Les bidonvilles, ces villes bidons qui défient l’Afrique

Dr Beaugrain DOUMONGUE (Socioingénieur, ingénieur civil, physicien du bâtiment, expert en intelligence stratégique, président de Construire pour Demain, fondateur de StratCo et directeur du développement du Groupe scientifique SIGMA), partage sa réflexion sur le sujet dans une chronique, parue le 22 mars 2024, dans Financial Afrik (journal spécialisé dans l’information financière en Afrique) : Dans les taudis africains et d’ailleurs, on observe des cadres de vie qui racontent des décennies d’échecs de politiques publiques, la faiblesse des systèmes sanitaires et sociaux, ou l’immensité des défis d’inclusion qui talonnent les États pour sortir des populations entières de l’extrême misère d’un monde déserté par la justice. Il faut oser un regard froid et honnête sur ce poison négligé des villes africaines”.

Généralement séparées des villes car formant un anneau périphérique qui les entoure, les bidonvilles, ces zones d’habitat spontané, concentrent des densités d’occupation qui dépassent souvent les 100hab/ha. Ce sont des centres de métissage par excellence qui accueillent à la fois des étrangers fuyant des situations de crise ou en recherche d’opportunités, et des autochtones. On y trouve également des ruraux issus de l’exode, autant que des natifs de ces mêmes lieux.

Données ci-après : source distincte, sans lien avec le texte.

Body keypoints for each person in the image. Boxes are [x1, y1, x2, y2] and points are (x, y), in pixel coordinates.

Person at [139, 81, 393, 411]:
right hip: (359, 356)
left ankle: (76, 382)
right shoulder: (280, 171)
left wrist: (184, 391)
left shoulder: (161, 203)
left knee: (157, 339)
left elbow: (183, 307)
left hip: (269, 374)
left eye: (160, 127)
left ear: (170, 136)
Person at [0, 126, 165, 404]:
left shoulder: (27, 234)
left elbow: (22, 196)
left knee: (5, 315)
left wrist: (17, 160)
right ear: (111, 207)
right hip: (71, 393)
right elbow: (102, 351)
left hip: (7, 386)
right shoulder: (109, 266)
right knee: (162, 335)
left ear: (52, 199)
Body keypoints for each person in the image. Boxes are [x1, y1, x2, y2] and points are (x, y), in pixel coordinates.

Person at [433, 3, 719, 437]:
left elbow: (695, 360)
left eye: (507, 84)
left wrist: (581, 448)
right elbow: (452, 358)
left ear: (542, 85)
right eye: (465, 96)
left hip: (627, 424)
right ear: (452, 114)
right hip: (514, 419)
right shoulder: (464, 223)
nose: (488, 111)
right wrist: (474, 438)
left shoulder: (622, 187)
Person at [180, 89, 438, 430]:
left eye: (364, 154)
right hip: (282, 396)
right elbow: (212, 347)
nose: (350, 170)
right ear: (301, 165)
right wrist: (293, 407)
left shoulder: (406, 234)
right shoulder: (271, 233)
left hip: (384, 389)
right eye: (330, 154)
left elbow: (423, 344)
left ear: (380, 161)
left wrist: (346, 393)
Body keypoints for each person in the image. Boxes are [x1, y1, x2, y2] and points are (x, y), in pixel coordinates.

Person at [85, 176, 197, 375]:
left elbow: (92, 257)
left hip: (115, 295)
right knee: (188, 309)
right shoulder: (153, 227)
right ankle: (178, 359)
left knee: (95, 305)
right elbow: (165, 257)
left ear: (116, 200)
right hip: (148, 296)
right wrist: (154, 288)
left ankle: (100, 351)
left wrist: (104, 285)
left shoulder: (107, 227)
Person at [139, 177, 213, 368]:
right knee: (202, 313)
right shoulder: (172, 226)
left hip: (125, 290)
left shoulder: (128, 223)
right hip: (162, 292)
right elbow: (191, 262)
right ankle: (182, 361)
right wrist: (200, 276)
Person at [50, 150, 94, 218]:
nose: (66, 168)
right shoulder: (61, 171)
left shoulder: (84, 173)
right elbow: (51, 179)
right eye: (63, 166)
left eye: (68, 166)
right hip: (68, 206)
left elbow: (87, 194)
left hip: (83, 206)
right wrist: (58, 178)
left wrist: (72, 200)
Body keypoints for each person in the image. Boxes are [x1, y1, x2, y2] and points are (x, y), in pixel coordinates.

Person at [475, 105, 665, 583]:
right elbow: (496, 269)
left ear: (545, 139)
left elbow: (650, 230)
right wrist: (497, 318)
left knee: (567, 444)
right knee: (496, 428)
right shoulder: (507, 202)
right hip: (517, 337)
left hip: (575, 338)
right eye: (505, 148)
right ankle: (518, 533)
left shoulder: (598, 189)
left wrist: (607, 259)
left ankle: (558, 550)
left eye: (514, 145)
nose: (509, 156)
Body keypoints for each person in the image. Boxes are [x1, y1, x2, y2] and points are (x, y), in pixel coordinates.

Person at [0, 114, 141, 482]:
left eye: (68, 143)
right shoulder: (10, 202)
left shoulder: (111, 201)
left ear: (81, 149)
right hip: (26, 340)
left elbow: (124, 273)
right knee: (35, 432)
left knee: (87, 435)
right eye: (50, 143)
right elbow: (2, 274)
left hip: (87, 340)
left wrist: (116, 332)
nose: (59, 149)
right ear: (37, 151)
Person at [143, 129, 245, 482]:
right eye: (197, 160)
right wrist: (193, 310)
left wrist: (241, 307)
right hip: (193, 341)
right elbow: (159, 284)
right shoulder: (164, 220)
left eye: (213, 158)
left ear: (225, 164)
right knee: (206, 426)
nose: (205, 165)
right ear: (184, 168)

A bout de patience et d’espoir, beaucoup s’évertuent à tracer une destinée dans un enchevêtrement de bicoques en tôles rouillées, dont la couleur macule les murs de longues traînées de coulures ; et de bâtisses parfois au bord de l’effondrement. Toujours étriquées mais surpeuplées, ces constructions spontanées sont généralement poreuses du fait de leur exposition aux rues, et rarement dotées d’installations sanitaires. Entre murs sales et fissurés, mousses, moisissures et champignons en pleine prolifération ; toitures délabrées, pièces ruisselantes, ordures ménagères et eaux usées jetées dans les rues ; rareté de l’eau ; installations électriques bricolées quand elles existent ; atmosphère étouffante, etc. ; on n’en finit pas de citer les ombres au tableau.

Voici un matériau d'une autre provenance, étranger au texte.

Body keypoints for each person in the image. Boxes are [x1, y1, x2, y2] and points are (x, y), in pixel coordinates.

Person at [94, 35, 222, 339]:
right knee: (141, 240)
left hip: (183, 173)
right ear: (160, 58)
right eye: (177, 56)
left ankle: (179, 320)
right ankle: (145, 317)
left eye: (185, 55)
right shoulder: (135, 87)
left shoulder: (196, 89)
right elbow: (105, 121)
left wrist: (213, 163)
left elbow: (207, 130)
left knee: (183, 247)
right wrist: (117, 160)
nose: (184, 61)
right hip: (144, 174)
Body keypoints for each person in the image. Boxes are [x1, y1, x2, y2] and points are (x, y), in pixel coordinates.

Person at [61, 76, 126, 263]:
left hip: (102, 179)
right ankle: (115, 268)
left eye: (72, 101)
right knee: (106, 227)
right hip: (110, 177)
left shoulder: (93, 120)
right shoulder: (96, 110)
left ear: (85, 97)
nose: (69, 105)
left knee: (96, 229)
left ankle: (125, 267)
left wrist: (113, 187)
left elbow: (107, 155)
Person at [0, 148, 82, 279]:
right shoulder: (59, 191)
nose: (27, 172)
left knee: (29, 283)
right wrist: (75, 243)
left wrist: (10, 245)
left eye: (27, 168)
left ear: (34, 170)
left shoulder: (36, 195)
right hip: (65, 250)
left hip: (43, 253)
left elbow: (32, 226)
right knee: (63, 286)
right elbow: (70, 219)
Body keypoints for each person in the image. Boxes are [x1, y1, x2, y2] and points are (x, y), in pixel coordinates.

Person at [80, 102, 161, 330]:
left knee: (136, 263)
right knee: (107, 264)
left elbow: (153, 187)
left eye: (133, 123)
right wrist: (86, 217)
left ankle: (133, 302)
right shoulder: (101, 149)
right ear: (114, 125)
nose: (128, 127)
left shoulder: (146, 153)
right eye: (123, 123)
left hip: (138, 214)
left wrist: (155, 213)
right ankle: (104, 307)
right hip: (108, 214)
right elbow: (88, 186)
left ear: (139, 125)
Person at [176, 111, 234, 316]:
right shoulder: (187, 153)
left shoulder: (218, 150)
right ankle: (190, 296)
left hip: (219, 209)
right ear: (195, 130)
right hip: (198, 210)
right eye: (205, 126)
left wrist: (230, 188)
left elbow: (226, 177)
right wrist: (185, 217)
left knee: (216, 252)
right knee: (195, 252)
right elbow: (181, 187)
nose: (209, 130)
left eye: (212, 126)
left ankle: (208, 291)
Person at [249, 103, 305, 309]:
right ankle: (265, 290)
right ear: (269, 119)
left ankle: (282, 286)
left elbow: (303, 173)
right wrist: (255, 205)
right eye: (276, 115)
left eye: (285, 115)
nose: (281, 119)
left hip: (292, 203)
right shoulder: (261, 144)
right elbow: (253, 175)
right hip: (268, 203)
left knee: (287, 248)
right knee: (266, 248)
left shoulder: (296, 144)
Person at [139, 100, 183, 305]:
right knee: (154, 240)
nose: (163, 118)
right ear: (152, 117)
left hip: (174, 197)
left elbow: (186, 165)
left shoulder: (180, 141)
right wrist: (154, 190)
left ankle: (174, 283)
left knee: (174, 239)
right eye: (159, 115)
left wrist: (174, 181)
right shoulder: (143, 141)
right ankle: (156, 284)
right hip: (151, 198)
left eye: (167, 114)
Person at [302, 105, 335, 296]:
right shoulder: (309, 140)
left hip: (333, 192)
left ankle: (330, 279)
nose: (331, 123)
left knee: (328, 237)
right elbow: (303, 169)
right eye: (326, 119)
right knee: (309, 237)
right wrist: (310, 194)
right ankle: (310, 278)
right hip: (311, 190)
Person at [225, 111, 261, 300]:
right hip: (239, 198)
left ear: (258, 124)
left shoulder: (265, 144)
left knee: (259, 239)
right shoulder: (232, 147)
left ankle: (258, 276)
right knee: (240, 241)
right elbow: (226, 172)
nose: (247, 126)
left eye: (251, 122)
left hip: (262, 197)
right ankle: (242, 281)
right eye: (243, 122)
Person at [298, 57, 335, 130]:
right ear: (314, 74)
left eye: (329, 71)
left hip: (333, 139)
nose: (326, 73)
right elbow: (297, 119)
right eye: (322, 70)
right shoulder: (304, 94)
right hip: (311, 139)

Les jours passent et les lieux s’impriment dans les esprits, deviennent des gestes, des mots, des habitudes. Le taudis est désormais un « chez moi ». Bon gré, malgré, des personnes y vivent et inventent une société intra-muros, faite d’appartenance, de solidarité, mais également de l’adversité et des mésententes qui parfois et même souvent, mènent au crime. Certains d’ailleurs, désirent y rester, peut-être parce qu’ils y ont passé tellement de temps que même au seuil d’une vie nouvelle, la perspective d’une quelconque reconfiguration les saisit de vertige, et les assomme. Parce que leur unique repère c’est le taudis. Les bidonvilles s’érigent ainsi, et on ne le constate que trop souvent, en véritable mode de vie.

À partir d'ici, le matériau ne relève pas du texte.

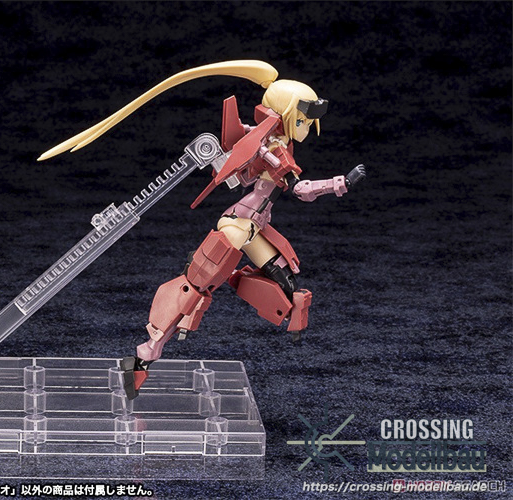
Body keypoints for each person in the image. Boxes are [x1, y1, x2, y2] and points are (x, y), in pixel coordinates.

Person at [40, 61, 366, 399]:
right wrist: (340, 183)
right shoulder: (271, 149)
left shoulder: (276, 142)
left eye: (309, 121)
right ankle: (144, 355)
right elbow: (300, 189)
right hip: (238, 225)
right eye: (303, 119)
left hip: (256, 227)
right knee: (195, 287)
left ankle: (242, 291)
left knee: (286, 279)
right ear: (284, 113)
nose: (306, 126)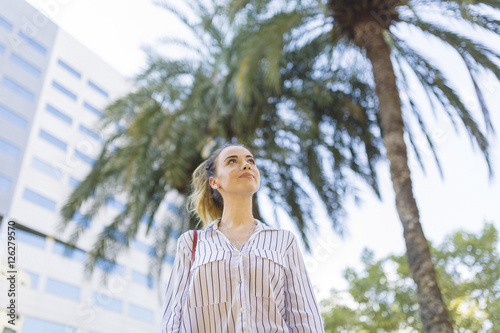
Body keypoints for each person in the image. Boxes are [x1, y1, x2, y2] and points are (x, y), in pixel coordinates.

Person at [161, 143, 325, 333]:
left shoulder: (284, 241)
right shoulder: (191, 243)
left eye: (251, 161)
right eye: (232, 161)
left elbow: (305, 318)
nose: (247, 165)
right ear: (214, 182)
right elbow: (173, 318)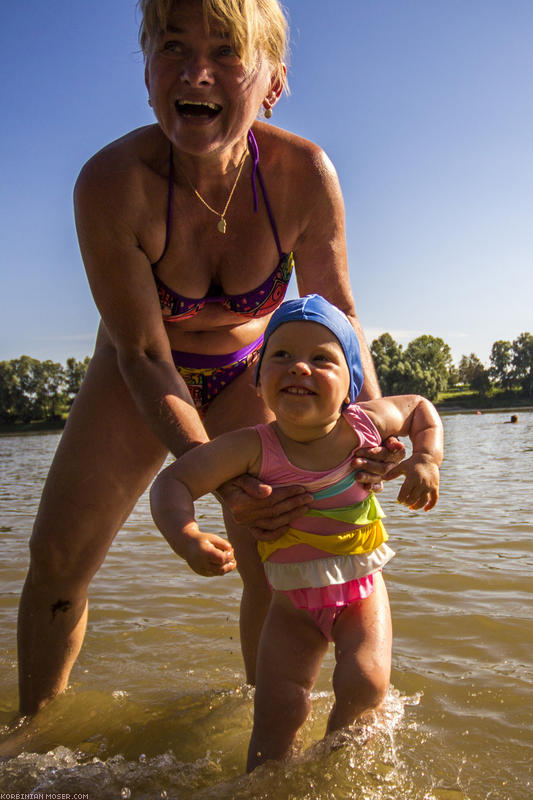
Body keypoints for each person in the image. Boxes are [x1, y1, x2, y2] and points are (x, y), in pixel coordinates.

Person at [15, 0, 403, 719]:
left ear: (273, 83)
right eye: (172, 48)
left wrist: (368, 430)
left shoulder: (302, 173)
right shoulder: (111, 183)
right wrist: (213, 479)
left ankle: (268, 746)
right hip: (140, 370)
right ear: (147, 71)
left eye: (226, 52)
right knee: (59, 565)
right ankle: (32, 746)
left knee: (272, 573)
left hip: (253, 370)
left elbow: (340, 317)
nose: (195, 72)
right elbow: (139, 351)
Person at [150, 294, 443, 771]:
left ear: (351, 381)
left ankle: (333, 772)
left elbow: (420, 410)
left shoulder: (363, 425)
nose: (299, 368)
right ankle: (266, 786)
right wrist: (187, 536)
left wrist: (427, 459)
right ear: (257, 377)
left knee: (365, 683)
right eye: (281, 355)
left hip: (361, 591)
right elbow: (173, 481)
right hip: (291, 605)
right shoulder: (250, 447)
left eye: (321, 359)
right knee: (278, 710)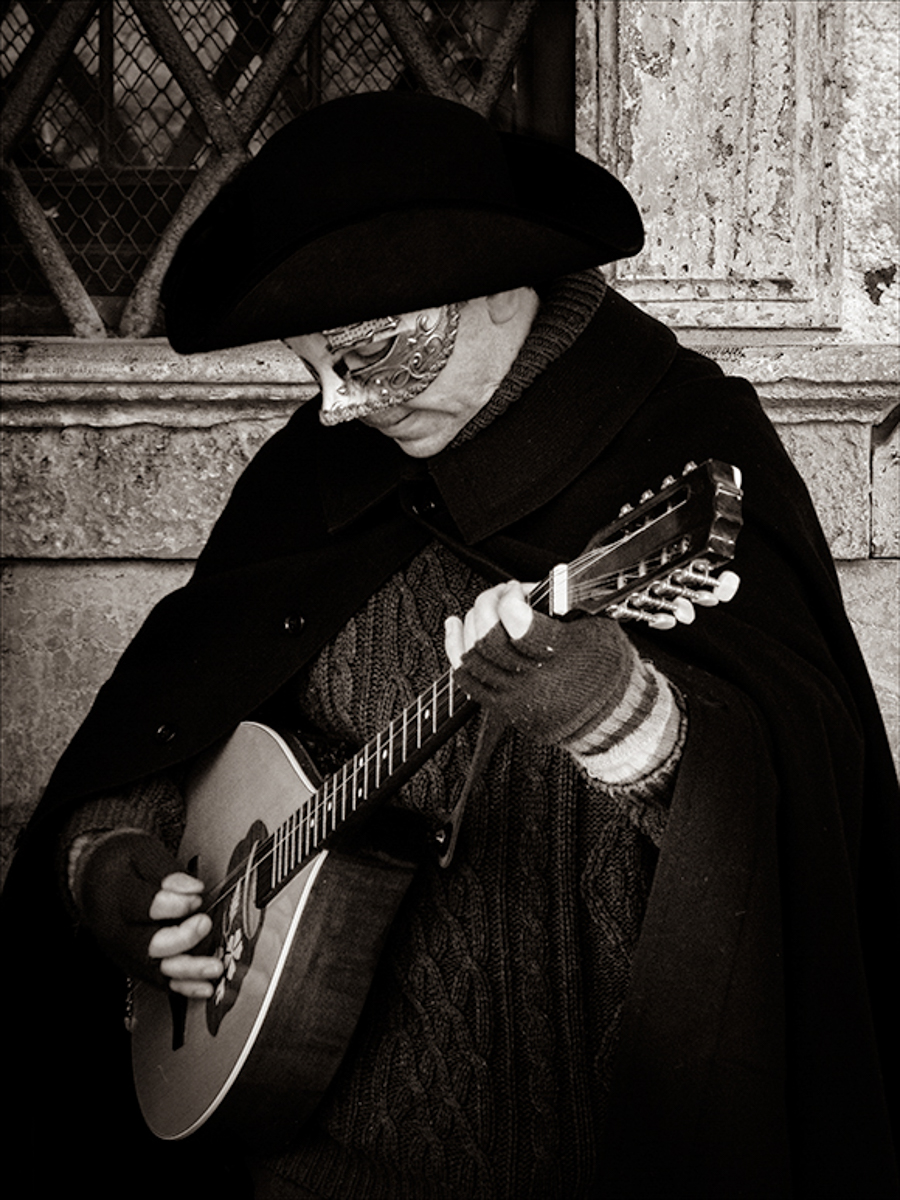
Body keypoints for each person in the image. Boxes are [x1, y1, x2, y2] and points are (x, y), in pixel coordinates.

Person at [3, 91, 898, 1200]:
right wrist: (114, 857)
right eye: (310, 364)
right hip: (306, 1159)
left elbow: (803, 808)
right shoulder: (314, 477)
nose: (333, 406)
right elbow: (177, 715)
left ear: (492, 284)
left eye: (367, 354)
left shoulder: (682, 445)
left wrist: (624, 724)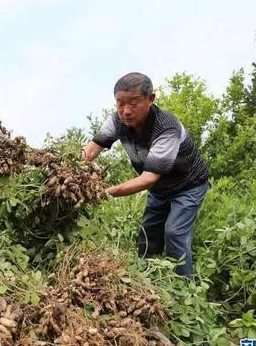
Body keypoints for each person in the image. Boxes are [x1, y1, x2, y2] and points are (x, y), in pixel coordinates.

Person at [82, 72, 209, 276]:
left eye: (133, 103)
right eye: (120, 103)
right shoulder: (116, 121)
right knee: (147, 236)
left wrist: (103, 192)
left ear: (151, 99)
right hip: (159, 190)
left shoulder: (167, 127)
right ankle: (148, 281)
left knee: (174, 233)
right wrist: (70, 168)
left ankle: (186, 289)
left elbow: (148, 178)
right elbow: (93, 148)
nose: (126, 111)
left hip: (188, 185)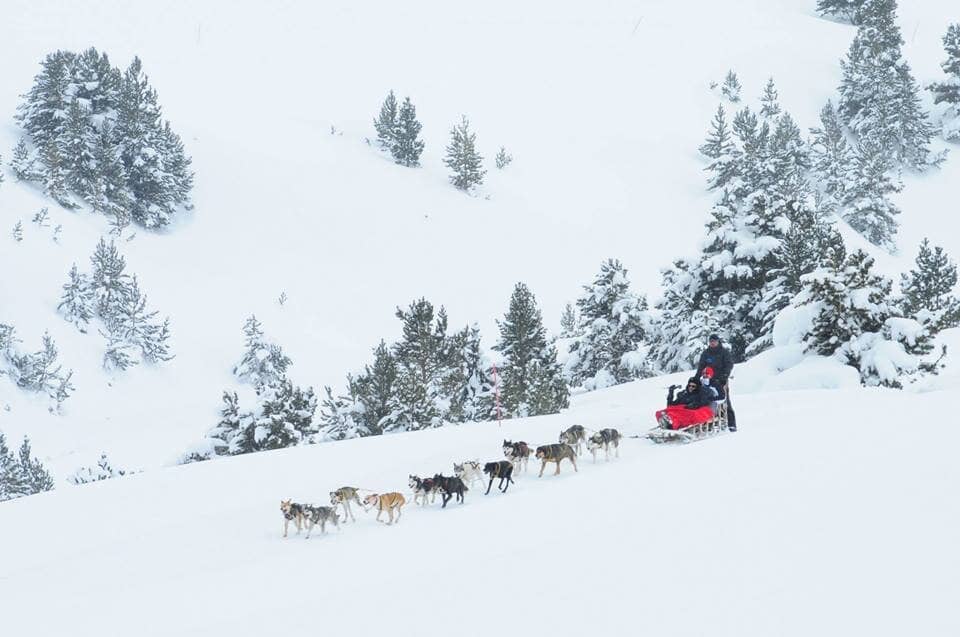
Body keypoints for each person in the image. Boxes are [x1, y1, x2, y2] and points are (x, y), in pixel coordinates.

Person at [696, 334, 736, 431]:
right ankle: (709, 420)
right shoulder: (706, 353)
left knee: (725, 401)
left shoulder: (724, 352)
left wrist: (725, 376)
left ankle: (731, 424)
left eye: (714, 341)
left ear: (718, 342)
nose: (712, 343)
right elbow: (701, 366)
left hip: (721, 380)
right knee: (707, 398)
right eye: (711, 341)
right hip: (708, 379)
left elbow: (729, 365)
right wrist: (696, 378)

Si la majorité des bidonvillois est acclimatée au « système D », dans une vie bricolée à l’ombre, dans les failles de la ville ; il est possible de l’extraire de l’emprise des logements clandestins, ou pire, de « l’inhabitable » au sens de Joy Sorman, en activant davantage le levier crucial que représente l’insertion par le logement. Au-delà de répondre au besoin fondamental de sécurité, conforme à l’esprit de la philosophie des besoins humains proposée par Abraham Maslow en 1943, alors que celui-ci érigeait sa pyramide ; il est question de garantir au plus grand nombre, les espaces de vie auxquels ils ont droit, en les boutant hors de l’indécence et de l’insalubrité ; bref, de l’infâme. Car l’infâme, il faut l’écraser, pas seulement selon une acception voltairienne, mais aussi et surtout en termes de dignité humaine, stricto sensu.